NPB statistics (through 2020 season)
- Win–loss record: 29–33
- Earned run average: 3.73
- Strikeouts: 276
- Stats at Baseball Reference

Teams
- Fukuoka SoftBank Hawks (2007–2017); Tokyo Yakult Swallows (2018–2020);

= Hiroki Yamada (baseball) =

Japanese baseball player (born 1988)

Hiroki Yamada (山田 大樹) is a Japanese former professional baseball left-handed pitcher who is a free agent. He has previously played in Nippon Professional Baseball (NPB) for the Fukuoka SoftBank Hawks and Tokyo Yakult Swallows.

==Career==
Yamada played his first season in the NPB with the Hawks going 4-4 and a 4.60 ERA, striking out 44 over 59 innings. At the end of the season he joined the Brisbane Bandits inaugural roster and was reported to try to learn a slow curve during the season. Throughout the 2010-11 Australian Baseball League season, Yamada had been impressive for the Bandits with a 2-1, 3.00 ERA record, including 30 strikeouts over as many innings until in his last game against the Melbourne Aces where he let in 8 earned runs over 3 innings at the very batter friendly Royal Melbourne Showgrounds, blowing out his ERA to 4.91.

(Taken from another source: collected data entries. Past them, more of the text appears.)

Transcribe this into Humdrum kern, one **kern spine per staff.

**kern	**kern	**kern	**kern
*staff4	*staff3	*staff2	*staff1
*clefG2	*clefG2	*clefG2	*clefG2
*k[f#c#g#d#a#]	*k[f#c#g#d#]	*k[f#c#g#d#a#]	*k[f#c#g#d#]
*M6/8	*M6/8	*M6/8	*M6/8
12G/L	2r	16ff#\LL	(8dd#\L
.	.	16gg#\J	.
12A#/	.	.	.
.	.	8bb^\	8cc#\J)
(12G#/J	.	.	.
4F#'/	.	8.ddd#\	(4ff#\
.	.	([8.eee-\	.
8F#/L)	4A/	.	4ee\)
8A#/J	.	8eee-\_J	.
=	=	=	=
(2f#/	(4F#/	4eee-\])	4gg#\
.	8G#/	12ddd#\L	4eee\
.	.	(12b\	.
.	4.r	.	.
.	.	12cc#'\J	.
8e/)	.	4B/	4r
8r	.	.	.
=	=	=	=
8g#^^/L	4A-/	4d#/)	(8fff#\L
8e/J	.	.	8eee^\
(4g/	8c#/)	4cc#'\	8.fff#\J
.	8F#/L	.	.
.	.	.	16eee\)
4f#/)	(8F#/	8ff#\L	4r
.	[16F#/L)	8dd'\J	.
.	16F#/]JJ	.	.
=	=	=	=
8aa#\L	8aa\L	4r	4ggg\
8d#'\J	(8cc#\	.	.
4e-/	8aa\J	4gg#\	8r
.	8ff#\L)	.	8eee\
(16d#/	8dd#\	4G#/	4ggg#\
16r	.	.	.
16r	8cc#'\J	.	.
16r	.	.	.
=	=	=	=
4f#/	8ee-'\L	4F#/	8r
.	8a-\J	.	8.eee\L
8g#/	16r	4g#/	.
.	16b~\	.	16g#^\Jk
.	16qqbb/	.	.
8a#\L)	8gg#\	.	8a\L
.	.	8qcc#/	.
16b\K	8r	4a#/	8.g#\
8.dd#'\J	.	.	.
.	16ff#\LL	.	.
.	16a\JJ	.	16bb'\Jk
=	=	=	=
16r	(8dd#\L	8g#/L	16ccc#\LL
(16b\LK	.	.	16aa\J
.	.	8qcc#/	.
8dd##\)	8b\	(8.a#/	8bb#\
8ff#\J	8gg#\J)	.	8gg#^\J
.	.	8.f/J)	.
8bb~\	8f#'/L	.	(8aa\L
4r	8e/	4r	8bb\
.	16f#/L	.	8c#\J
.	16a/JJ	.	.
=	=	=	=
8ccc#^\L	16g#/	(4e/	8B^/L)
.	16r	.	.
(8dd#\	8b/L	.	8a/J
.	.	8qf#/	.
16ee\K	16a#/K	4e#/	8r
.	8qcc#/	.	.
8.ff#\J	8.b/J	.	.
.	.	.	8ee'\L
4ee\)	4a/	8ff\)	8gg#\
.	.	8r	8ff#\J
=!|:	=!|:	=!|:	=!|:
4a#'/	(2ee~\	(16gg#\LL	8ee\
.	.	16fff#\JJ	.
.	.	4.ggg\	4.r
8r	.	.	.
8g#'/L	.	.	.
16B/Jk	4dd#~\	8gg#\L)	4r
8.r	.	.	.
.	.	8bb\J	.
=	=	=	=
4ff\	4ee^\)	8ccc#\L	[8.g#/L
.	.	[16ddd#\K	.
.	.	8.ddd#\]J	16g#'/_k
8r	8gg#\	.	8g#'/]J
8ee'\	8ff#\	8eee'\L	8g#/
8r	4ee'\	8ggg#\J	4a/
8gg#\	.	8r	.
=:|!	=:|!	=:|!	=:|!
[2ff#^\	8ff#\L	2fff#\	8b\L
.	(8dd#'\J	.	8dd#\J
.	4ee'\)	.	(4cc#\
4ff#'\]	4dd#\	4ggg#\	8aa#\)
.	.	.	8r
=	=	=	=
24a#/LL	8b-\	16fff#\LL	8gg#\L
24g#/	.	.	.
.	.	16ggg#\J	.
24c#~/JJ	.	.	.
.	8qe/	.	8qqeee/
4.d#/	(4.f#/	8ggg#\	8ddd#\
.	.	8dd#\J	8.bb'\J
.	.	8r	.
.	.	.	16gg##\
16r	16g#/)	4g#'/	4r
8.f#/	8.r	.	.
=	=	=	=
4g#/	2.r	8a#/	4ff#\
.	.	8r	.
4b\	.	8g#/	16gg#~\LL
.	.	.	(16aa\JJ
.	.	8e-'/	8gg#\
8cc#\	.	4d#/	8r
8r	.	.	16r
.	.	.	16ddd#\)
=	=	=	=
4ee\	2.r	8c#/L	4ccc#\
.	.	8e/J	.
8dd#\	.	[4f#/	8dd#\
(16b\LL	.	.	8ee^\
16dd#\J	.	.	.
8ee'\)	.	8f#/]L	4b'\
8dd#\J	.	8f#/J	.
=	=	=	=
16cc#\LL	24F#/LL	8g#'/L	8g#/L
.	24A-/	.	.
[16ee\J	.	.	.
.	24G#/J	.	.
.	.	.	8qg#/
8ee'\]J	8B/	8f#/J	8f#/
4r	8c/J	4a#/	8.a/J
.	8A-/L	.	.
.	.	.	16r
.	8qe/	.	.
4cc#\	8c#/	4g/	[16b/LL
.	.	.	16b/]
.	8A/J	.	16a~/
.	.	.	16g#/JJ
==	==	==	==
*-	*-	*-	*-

Yamada pitched his first shutout for the Hawks on May 20, 2011 over the Hanshin Tigers, letting in only 4 hits over 9 innings of work. He finished the 2011 regular season 7-7 with a 2.85 ERA. In the 2011 postseason, Hiroki picked up the win in Game 5 of the Japan Series, throwing 6 shutout innings. The Hawks would go on to win the Series against the Chunichi Dragons 4-3.

On November 11, 2017, the Fukuoka SoftBank Hawks traded Yamada to the Tokyo Yakult Swallows for free of charge.

On December 2, 2020, Yamada became a free agent.